Work order
Identify each line below containing the string "down" and copy it.
BEGIN Material provided
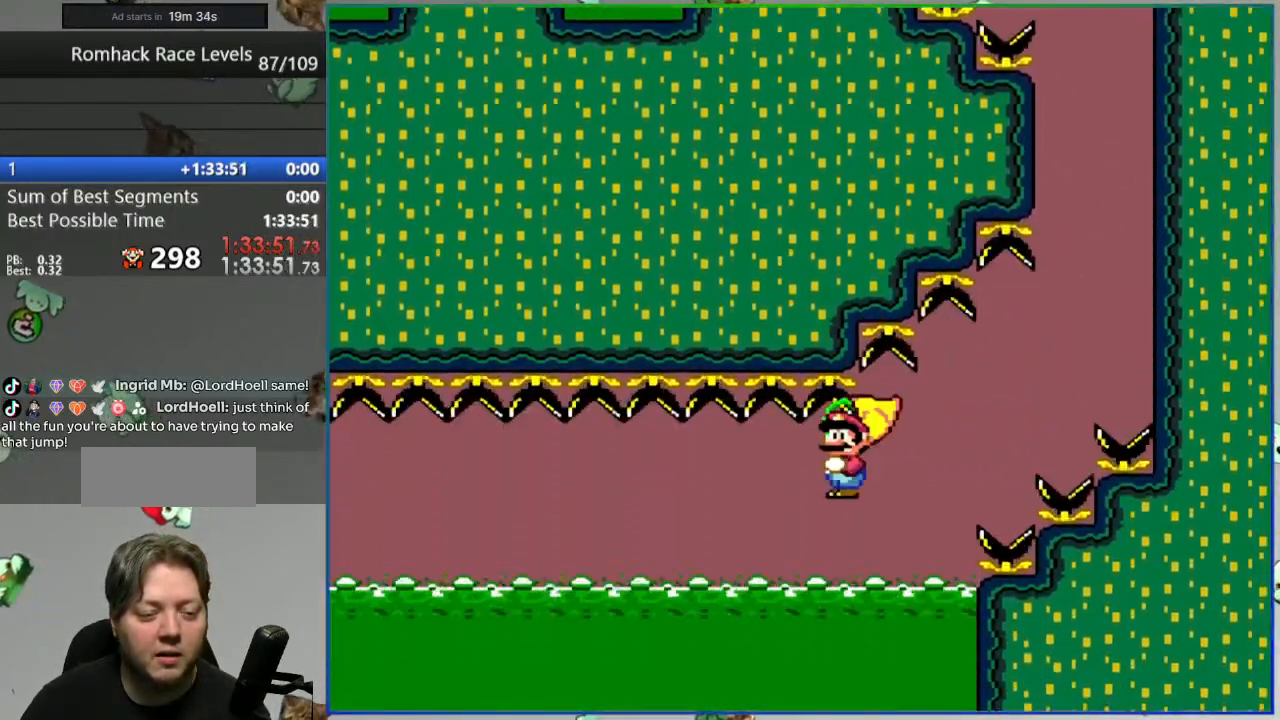
{"dt_ms": 500, "buttons": [], "events": [[233, "Y", "up"], [250, "B", "up"]]}
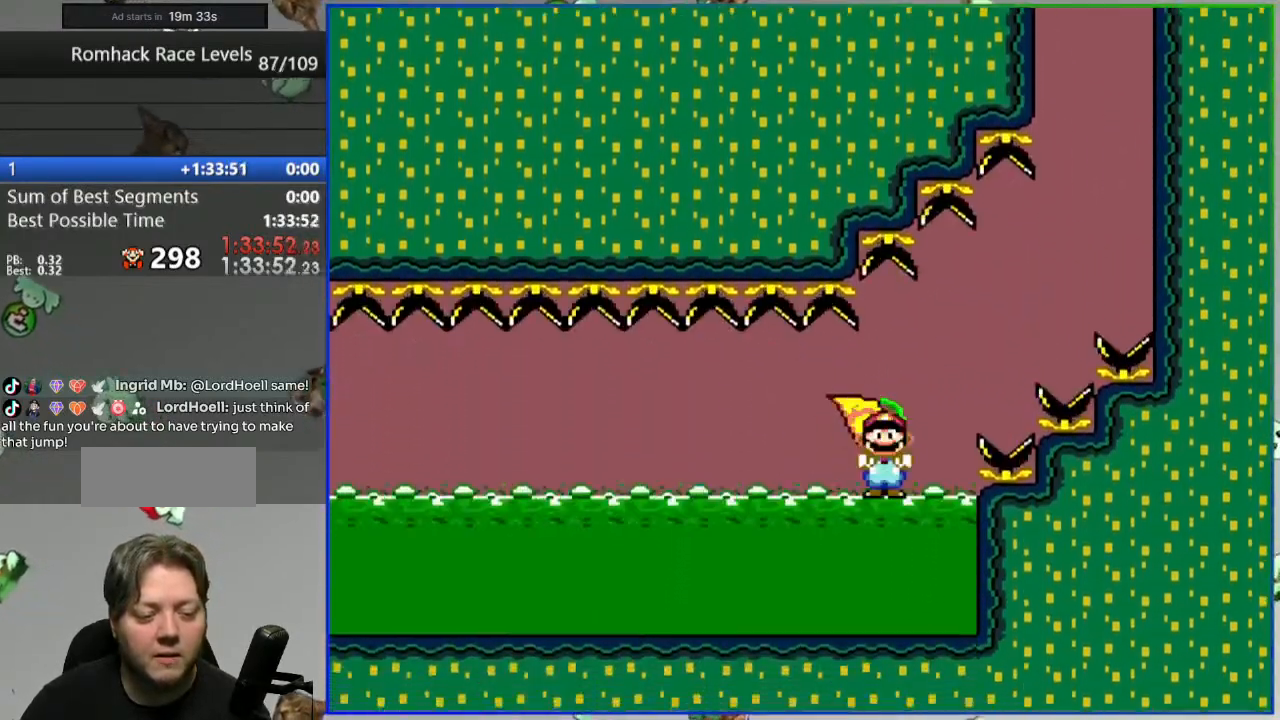
{"dt_ms": 500, "buttons": [], "events": [[50, "A", "down"], [133, "A", "up"], [200, "A", "down"], [283, "A", "up"], [367, "A", "down"], [483, "A", "up"]]}
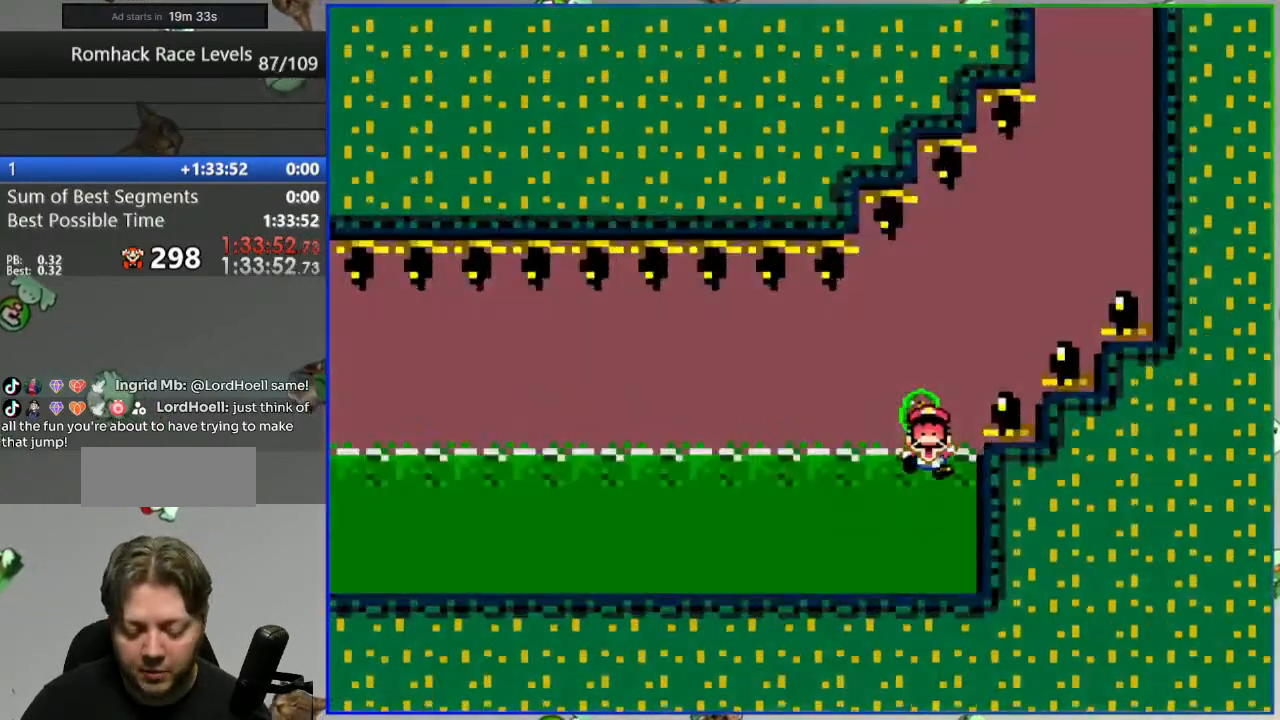
{"dt_ms": 500, "buttons": [], "events": []}
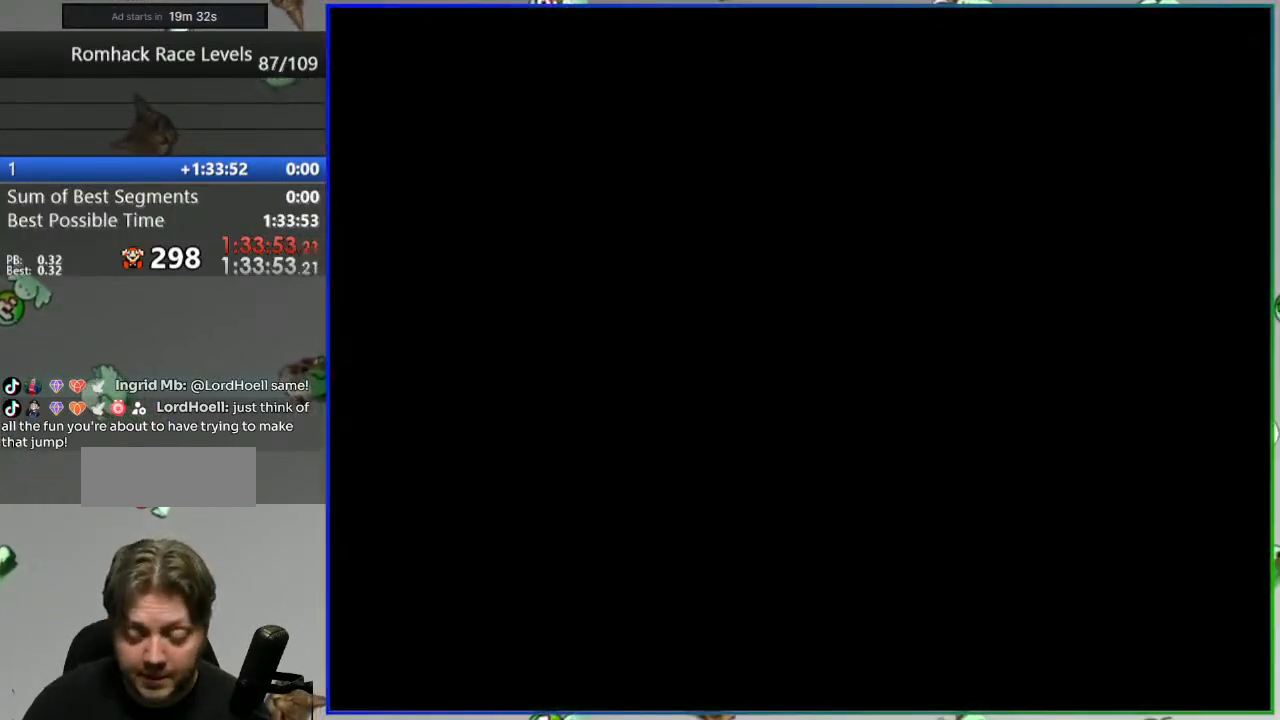
{"dt_ms": 500, "buttons": [], "events": []}
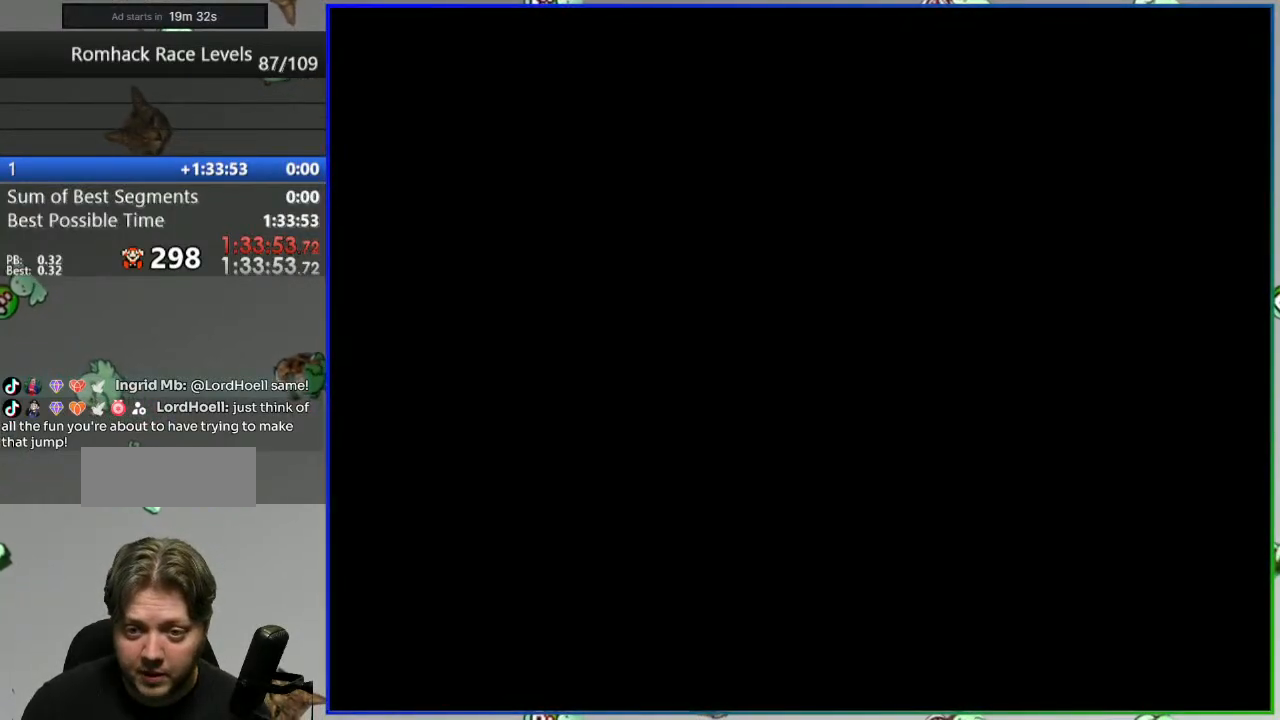
{"dt_ms": 500, "buttons": ["Y"], "events": [[417, "Y", "down"]]}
END Material provided
Output for this task
{"dt_ms": 500, "buttons": [], "events": [[50, "A", "down"], [133, "A", "up"], [200, "A", "down"], [283, "A", "up"], [367, "A", "down"], [483, "A", "up"]]}
{"dt_ms": 500, "buttons": ["Y"], "events": [[417, "Y", "down"]]}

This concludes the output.